*** Begin section ***

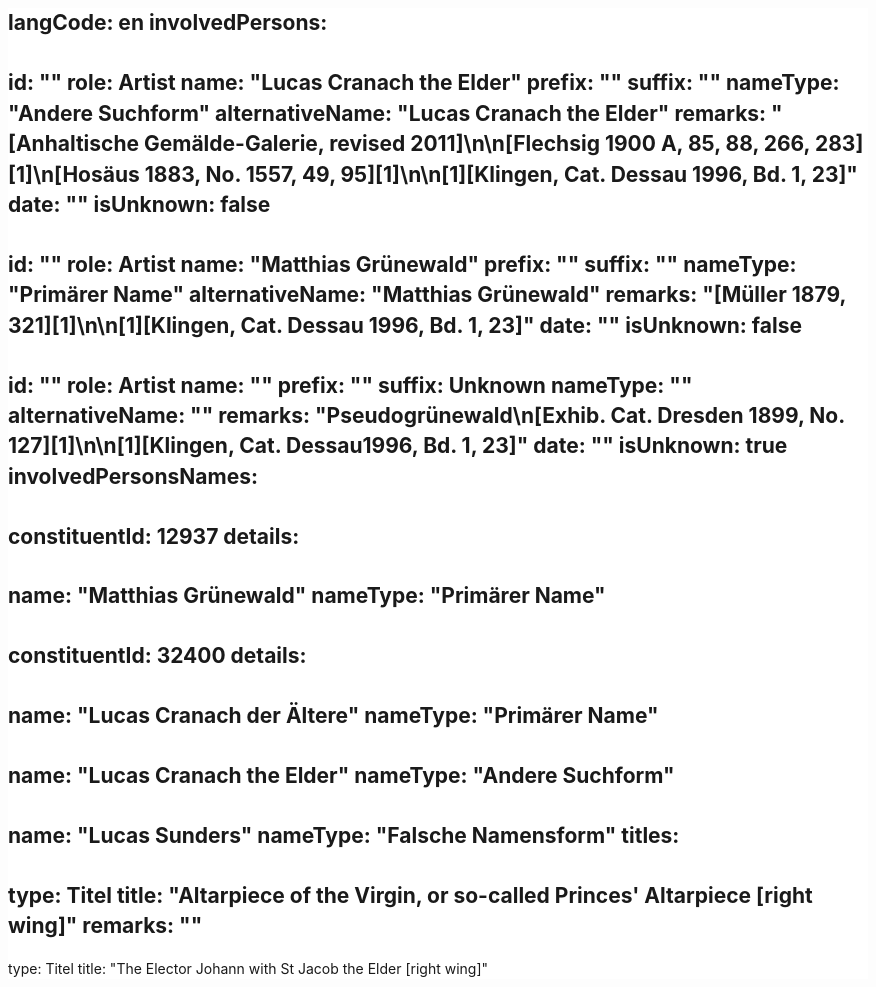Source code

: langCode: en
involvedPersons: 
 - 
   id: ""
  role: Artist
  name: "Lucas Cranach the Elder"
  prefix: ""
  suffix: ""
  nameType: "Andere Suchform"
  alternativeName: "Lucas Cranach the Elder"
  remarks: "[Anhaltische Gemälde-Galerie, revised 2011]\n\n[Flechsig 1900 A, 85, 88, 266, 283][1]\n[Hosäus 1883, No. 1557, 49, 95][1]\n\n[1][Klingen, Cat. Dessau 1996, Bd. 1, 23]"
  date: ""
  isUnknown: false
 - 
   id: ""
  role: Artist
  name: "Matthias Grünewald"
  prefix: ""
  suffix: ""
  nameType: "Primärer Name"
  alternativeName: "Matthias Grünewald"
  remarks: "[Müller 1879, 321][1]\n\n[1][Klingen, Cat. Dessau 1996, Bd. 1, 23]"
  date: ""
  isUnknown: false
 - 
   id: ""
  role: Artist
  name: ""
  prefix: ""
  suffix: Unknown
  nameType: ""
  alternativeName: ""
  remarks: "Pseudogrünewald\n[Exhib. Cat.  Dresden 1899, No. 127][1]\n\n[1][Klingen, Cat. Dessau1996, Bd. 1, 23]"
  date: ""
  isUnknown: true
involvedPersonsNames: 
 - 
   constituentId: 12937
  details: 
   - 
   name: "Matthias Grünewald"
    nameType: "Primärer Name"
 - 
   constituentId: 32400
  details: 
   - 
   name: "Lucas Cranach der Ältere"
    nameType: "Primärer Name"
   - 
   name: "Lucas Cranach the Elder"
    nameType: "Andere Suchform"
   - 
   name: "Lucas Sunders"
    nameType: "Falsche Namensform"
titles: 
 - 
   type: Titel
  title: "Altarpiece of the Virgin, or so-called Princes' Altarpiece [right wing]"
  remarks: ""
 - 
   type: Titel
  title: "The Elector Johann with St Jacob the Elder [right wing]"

*** End section ***

- WHAT THE EXERCISE ASKS: Return every line of the rows above that contains the string "Cranach", matching case exactly.

- EXPECTED ANSWER:
  name: "Lucas Cranach the Elder"
  alternativeName: "Lucas Cranach the Elder"
   name: "Lucas Cranach der Ältere"
   name: "Lucas Cranach the Elder"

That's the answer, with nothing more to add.